As a reminder, I don’t know much about bacteria and there might be other tools that work for that situation. Augur is primarily built with for smaller virus genomes, so the kind of things you’re trying to do aren’t as well tested and augur might not be able to do everything you’d want it to do.
Part 3 - Using Nextclade
In contrast to bacteria, this is my core area of expertise We’ve overhauled seed matching in version 3 of Nextclade which is currently in alpha release (so you can already use it, we’ll properly release it within a month or so) and already used by us in production for various workflows. You can download it here: Release 3.0.0-alpha.1 · nextstrain/nextclade · GitHub
So the sentence ““seed matching is currently not very robust and might fail if there is repeated sequence or if the sequences are too diverged.”” will probably no longer apply, i.e. it should be possible to use Nextclade to align your sequences against a reference. One might need to tune alignment/seed matching parameters however. I’m happy to help if you send me a few example sequences and a reference to align to.
Beware though that what Nextclade does is a “simple” one-by-one 1 query to 1 reference alignment which is means that insertions are stripped and information between query sequences is ignored. This makes the problem computationally much simpler, faster, and require less memory, but it comes at a loss of information that one needs to be aware of.
Documentation for v3 can already be looked at here: Nextclade: analysis of viral genetic sequences — Nextclade documentation
You might need to tweak the following parameters to get a fast and robust alignment that doesn’t take up too much memory:
--kmer-length <KMER_LENGTH> — Length of exactly matching k-mers used in the seed alignment of the query to the reference
--kmer-distance <KMER_DISTANCE> — Interval of successive k-mers on the query sequence. Should be small compared to the query length
--allowed-mismatches <ALLOWED_MISMATCHES> — Exactly matching k-mers are extended to the left and right until more than allowed_mismatches are observed in a sliding window (window_size)
--window-size <WINDOW_SIZE> — Size of the window within which mismatches are accumulated during seed extension
--min-match-length <MIN_MATCH_LENGTH> — Minimum length of extended k-mers
--min-seed-cover <MIN_SEED_COVER> — Fraction of the query sequence that has to be covered by extended seeds to proceed with the banded alignment
--max-alignment-attempts <MAX_ALIGNMENT_ATTEMPTS> — Number of times Nextclade will retry alignment with more relaxed results if alignment band boundaries are hit
--excess-bandwidth <EXCESS_BANDWIDTH> — Excess bandwidth for internal stripes
--terminal-bandwidth <TERMINAL_BANDWIDTH> — Excess bandwidth for terminal stripes
--max-band-area <MAX_BAND_AREA> — Maximum area of the band in the alignment matrix. Alignments with large bands are slow to compute and require substantial memory. Alignment of sequences requiring bands with area larger than this value, will not be attempted and a warning will be emitted
(from Reference — Nextclade documentation)
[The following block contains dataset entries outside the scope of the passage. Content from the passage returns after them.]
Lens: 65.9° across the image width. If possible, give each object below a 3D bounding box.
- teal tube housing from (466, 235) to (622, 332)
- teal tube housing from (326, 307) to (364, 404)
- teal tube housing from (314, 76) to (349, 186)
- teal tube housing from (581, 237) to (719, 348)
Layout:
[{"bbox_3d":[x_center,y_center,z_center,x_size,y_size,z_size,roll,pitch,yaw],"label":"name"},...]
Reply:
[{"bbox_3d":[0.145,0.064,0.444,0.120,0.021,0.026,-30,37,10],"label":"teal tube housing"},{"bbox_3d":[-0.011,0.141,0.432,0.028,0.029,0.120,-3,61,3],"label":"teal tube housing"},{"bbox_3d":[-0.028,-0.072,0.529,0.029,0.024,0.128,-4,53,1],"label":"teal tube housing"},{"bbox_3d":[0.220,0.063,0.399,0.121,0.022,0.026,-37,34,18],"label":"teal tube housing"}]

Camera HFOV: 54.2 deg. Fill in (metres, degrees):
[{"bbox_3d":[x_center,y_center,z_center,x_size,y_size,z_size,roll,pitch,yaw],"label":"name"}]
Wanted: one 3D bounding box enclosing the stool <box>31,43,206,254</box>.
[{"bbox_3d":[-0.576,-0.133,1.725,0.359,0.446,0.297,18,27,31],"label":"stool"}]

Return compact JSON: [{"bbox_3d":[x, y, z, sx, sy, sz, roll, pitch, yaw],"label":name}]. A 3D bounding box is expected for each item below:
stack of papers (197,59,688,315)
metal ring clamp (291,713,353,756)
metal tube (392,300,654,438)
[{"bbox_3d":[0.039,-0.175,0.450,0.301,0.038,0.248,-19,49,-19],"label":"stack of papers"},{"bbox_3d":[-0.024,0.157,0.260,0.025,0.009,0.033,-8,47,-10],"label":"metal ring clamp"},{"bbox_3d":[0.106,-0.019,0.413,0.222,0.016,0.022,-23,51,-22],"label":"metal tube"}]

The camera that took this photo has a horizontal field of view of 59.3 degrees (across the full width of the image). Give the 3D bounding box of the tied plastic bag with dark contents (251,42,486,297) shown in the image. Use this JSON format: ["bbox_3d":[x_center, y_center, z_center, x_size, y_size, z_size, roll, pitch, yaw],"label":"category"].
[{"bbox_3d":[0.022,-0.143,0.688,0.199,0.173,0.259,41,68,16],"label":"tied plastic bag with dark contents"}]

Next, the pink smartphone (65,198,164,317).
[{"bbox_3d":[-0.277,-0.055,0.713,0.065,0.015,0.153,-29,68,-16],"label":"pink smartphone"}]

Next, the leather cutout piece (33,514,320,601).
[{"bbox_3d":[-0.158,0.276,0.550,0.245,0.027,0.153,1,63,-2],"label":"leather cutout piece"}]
The alignment algorithm is explained a little here: 1. Sequence alignment — Nextclade documentation
If you send me a sequence and query I can have a look at parameters that work for you as the documentation for seed matching is still a bit sparse and you might find it hard to how to tune which parameters.
Do we have a problem with our code?
Is there a possibility to limit the ram usage of the augur align command?
In summary I don’t think you have a problem with your code but a problem with using tools in ways they don’t support (unless you have excessive memory and time).
I don’t think it’s possible to limit ram usage of augur align, as I’ve said, it’s just a wrapper around mafft, more convenient to use but with fewer options. Mafft might have an option, but I don’t know. Folks at biostar or a similar forum might know.
I hope that helps. Let me know if you have other questions downstream from alignment, i.e. making a Nextstrain tree with augur from the vcf.